Ending the venture would allow Paris-based PSA take full advantage of the plant in Luton, England, said the people, asking not to be identified because the decision hasn't been made public yet. Chief Executive Officer Carlos Tavares plans to go to the factory for an announcement Wednesday, they said.
The venture produces Vauxhall's Vivaro medium-sized vans on the same platform as the Renault Trafic. PSA, the maker of Peugeot and Citroen cars, could make vans for those brands at the plant, the people said. The planned exit of the UK from the European Union puts an increased focus on competitiveness at PSA's factories in the country, the CEO told Bloomberg last year.
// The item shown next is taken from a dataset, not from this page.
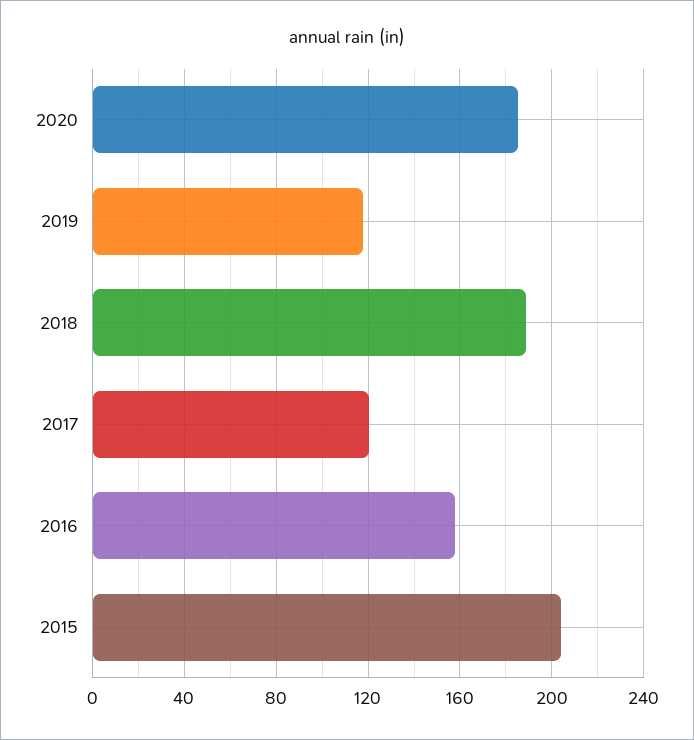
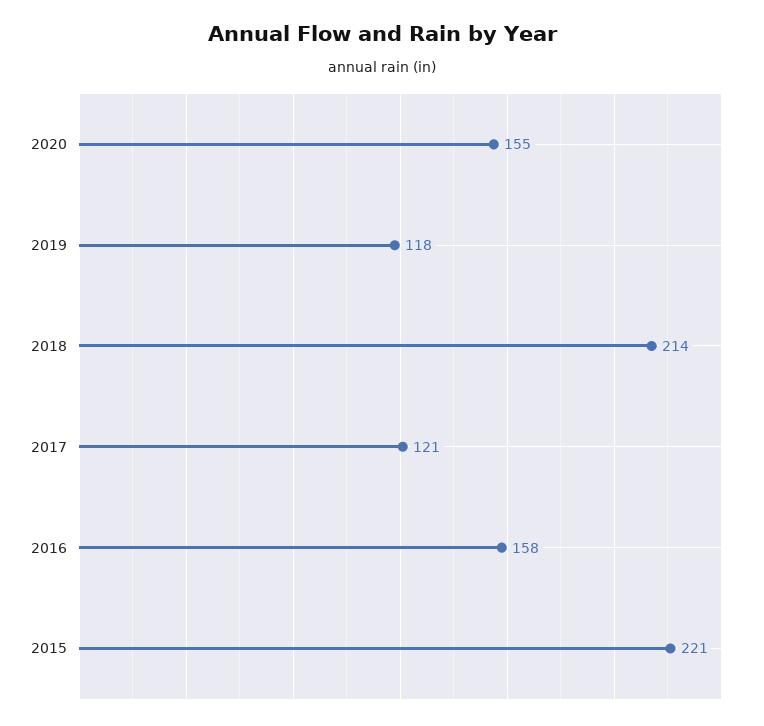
2020: 185 -> 155
2018: 190 -> 214
2015: 205 -> 221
PSA purchased the Opel and Vauxhall marques last year from General Motors Co for about 2.2 billion euros (S$3.55 billion). Vauxhall mainly produces vans in Luton and also operates a factory in Ellesmere Port, England, that makes the Astra hatchback and station wagon. Mr Tavares has pledged to turn around the operations of the automaker, which has been building largely identical cars to models designed by Germany-based Opel.
Increased production at Luton would be a boon for UK Prime Minister Theresa May amid concern that manufacturers may cut jobs and move production out of the country as it leaves the EU. Tariffs and other hurdles to trade after Brexit could crimp auto output since parts routinely move across borders several times during the manufacturing process.
A spokesman for PSA declined to comment, as did a Renault spokesman.